Frequently Asked Questions

What is the count-and-say sequence?
The count-and-say sequence starts with '1'. Each subsequent term is generated by reading the previous term aloud: counting consecutive identical digits and writing the count followed by the digit. For example, '1' becomes '11' (one 1), '11' becomes '21' (two 1s), and '21' becomes '1211' (one 2, one 1).
What is run-length encoding and how does it relate to count-and-say?
Run-length encoding (RLE) is a data compression technique that replaces consecutive identical characters with a count followed by the character. Count-and-say is essentially iterative RLE: each term is the run-length encoding of the previous term. For example, encoding '3322251' produces '23321511' because there are two 3s, three 2s, one 5, and one 1.

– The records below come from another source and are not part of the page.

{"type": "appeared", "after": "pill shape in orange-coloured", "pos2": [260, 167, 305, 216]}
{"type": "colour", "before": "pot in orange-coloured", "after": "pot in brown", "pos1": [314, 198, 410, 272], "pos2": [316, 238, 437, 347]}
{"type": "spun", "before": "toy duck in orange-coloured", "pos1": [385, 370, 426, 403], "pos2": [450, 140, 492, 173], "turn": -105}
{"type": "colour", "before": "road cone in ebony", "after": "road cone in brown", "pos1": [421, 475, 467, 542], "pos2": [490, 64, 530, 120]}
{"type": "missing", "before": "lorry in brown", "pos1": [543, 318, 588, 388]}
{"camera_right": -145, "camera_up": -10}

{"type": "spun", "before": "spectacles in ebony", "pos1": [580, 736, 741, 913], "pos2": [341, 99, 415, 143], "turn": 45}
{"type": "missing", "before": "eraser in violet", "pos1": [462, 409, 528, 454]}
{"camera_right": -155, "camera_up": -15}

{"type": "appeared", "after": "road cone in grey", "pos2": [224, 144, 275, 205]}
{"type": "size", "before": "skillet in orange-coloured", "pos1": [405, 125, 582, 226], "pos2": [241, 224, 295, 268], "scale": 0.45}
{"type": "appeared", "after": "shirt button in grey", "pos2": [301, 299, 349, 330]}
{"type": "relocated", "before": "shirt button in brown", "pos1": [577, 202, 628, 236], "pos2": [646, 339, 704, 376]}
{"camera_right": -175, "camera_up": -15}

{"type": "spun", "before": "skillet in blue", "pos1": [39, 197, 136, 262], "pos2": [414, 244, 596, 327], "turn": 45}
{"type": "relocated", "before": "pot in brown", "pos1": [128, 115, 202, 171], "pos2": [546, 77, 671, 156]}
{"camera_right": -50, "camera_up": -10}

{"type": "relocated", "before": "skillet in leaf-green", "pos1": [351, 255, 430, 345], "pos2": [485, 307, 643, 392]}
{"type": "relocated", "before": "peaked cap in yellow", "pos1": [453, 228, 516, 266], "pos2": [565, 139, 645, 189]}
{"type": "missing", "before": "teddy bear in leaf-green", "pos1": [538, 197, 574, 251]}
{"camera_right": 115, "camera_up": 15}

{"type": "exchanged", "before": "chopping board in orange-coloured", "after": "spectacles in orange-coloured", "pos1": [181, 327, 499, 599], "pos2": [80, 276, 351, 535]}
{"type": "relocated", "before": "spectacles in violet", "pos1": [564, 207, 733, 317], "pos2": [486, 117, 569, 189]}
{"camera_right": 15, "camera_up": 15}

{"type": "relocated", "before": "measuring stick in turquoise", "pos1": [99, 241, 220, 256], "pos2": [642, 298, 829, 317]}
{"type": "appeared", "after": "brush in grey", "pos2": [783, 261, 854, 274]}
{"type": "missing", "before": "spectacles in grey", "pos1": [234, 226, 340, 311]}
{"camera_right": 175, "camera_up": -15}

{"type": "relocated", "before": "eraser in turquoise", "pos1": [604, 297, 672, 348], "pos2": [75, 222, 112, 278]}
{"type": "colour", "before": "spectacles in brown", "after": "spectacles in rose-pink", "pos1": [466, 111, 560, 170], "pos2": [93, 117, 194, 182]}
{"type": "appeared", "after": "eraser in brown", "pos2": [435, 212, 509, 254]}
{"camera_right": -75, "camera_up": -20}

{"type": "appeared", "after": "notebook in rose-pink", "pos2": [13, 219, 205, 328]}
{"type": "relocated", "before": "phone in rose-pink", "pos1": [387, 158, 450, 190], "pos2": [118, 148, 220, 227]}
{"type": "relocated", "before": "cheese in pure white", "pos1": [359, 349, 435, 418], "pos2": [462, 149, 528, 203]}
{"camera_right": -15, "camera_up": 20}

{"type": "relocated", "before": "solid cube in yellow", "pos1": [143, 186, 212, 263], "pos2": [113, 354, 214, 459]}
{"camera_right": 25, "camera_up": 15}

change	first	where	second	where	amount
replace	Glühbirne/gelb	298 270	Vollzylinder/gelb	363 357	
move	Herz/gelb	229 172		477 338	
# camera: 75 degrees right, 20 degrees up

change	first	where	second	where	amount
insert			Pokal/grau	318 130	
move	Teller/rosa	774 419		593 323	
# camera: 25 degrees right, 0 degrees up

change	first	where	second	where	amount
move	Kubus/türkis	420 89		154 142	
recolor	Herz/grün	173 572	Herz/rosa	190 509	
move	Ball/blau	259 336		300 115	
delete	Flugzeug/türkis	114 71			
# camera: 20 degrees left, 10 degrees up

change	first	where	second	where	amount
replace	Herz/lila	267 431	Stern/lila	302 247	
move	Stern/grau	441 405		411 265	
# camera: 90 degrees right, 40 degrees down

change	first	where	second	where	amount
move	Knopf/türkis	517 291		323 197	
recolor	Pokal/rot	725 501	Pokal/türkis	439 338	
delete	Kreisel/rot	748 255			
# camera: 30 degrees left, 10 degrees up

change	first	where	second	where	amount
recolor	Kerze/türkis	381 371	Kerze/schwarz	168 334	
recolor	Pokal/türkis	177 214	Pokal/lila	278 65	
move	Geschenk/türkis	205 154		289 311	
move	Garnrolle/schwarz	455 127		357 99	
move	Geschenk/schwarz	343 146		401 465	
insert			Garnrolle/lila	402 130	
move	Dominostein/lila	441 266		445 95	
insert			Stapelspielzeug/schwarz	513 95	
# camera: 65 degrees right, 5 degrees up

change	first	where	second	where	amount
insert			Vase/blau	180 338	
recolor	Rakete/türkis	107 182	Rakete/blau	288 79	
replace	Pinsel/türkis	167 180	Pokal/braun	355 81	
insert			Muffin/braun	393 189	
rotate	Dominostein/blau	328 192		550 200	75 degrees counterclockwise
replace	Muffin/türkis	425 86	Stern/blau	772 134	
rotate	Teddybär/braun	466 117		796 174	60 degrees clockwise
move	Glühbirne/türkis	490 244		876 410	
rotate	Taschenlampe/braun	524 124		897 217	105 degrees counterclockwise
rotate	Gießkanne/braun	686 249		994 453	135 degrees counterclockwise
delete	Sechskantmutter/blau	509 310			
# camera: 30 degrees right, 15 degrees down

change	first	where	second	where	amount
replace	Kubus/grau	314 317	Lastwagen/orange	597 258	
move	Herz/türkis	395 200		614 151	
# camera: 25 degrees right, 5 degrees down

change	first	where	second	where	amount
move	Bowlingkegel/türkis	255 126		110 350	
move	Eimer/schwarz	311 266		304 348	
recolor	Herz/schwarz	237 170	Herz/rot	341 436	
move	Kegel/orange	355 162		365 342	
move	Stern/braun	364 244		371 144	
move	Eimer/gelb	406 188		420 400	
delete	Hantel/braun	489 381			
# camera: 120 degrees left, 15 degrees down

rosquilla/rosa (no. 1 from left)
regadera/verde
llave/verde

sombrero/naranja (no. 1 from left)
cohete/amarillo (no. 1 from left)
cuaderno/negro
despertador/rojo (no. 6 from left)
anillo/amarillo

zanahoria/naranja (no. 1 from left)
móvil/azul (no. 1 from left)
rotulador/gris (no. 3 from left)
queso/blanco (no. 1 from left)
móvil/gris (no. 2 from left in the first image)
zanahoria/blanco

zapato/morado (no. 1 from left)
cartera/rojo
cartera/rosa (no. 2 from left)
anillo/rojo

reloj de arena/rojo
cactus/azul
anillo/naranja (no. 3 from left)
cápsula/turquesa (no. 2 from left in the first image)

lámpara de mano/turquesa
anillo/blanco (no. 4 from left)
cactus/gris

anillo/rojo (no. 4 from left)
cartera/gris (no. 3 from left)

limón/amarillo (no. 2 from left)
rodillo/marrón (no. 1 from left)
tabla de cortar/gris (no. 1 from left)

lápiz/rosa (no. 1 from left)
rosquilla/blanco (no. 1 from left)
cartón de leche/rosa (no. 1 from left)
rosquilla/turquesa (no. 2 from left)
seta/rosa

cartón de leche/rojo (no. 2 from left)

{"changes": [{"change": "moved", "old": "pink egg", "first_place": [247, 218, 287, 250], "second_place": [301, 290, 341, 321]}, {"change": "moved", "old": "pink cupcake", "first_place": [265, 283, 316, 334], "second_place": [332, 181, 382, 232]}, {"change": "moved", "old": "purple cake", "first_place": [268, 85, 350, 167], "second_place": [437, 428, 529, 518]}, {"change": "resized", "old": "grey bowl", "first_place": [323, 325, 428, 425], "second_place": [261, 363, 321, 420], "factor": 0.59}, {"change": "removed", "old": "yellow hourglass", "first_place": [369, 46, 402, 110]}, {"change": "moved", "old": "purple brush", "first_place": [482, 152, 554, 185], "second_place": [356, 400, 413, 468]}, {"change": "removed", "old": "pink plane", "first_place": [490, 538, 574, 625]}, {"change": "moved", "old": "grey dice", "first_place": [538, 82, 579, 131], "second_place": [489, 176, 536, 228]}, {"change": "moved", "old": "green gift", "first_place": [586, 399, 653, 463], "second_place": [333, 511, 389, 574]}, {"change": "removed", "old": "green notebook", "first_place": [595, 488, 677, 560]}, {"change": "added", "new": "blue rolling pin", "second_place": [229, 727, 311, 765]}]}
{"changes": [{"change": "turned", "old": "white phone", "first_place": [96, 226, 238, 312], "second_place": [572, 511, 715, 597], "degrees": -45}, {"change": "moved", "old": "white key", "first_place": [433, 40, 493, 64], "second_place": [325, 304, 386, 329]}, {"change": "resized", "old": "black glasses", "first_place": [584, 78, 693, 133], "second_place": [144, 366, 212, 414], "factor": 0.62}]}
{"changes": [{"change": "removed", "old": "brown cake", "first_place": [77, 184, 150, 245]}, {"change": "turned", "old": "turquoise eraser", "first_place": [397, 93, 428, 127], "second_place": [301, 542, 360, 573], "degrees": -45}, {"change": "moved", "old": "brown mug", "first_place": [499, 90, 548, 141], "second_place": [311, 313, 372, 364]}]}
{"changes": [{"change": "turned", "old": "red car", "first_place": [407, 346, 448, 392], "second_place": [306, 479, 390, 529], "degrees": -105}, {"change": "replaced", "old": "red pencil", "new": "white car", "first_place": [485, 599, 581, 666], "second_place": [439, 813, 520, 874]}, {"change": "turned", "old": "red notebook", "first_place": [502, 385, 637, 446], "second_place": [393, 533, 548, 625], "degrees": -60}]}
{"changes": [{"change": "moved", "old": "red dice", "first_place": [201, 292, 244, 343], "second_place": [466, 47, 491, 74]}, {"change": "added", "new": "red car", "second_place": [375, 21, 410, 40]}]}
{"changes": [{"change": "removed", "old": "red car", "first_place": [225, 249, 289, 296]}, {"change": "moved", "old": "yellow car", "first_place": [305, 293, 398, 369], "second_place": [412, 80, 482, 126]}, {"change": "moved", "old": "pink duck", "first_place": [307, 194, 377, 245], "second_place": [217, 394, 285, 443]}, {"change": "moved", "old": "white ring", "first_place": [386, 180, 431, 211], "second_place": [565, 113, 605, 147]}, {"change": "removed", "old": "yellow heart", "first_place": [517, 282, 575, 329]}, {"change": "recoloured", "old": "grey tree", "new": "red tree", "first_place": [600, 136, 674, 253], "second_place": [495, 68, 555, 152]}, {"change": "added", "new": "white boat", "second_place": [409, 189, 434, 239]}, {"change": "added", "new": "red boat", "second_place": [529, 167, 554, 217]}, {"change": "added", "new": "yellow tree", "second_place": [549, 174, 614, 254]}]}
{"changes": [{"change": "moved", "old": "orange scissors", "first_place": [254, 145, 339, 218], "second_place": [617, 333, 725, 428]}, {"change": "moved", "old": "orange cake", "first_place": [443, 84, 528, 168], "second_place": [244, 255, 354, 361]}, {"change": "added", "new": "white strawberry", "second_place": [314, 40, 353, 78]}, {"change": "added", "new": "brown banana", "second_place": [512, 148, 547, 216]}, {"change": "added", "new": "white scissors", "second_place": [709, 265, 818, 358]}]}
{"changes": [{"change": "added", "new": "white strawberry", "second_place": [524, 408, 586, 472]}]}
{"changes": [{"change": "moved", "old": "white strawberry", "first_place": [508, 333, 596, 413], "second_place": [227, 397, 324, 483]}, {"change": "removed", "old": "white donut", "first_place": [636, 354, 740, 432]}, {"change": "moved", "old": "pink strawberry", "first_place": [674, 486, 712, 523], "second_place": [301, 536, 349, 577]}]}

What is the time complexity of the count-and-say problem?
The time complexity is O(2^n) because the length of each term can roughly double compared to the previous term in the worst case. Generating the nth term requires processing all previous terms, and the string lengths grow exponentially. Each iteration takes time proportional to the length of the current string.
Why does the count-and-say sequence grow exponentially?
The sequence grows exponentially because each digit in the current term produces at least two characters in the next term (one for the count, one for the digit). In practice, the growth rate follows Conway's constant of approximately 1.303577, meaning each term is roughly 30% longer than the previous one.
What is the best data structure for building the next term efficiently?
A StringBuilder (Java, Kotlin, C#) or equivalent mutable string builder is the best choice. String concatenation in a loop creates a new string object each time, leading to O(n^2) behavior for that iteration. StringBuilder appends in amortized O(1) time, keeping each iteration linear in the length of the current string.
How do you handle the edge case when n equals 1?
When n equals 1, return the base case '1' directly without any processing. The loop that generates subsequent terms runs from 1 to n-1, so for n=1 it executes zero iterations and the initial value '1' is returned unchanged.
Can the count-and-say sequence be solved recursively?
Yes, you can solve it recursively by defining countAndSay(n) as the RLE of countAndSay(n-1) with base case countAndSay(1) = '1'. However, the iterative approach is preferred in interviews because it avoids O(n) call stack overhead and is straightforward to implement.
What are common mistakes when implementing count-and-say?
The most common mistakes are forgetting to append the final group after the loop ends, off-by-one errors in loop boundaries, and using string concatenation instead of StringBuilder which causes performance issues for large n. Always process the last group of characters after exiting the inner loop.
How often does count-and-say appear in coding interviews?
Count-and-say is a moderately popular interview question in 2026, frequently asked at Apple, Meta, Akuna Capital, and Yahoo. It tests string manipulation, iterative thinking, and the ability to translate a verbal description into code. It is often used as a warm-up or mid-interview question.
What is Conway's constant and how does it relate to count-and-say?
Conway's constant (approximately 1.303577) is the asymptotic growth rate of the count-and-say sequence. John Conway proved that the ratio of consecutive term lengths converges to this constant. This means each term is about 30.4% longer than the previous one, which is why the overall complexity is exponential.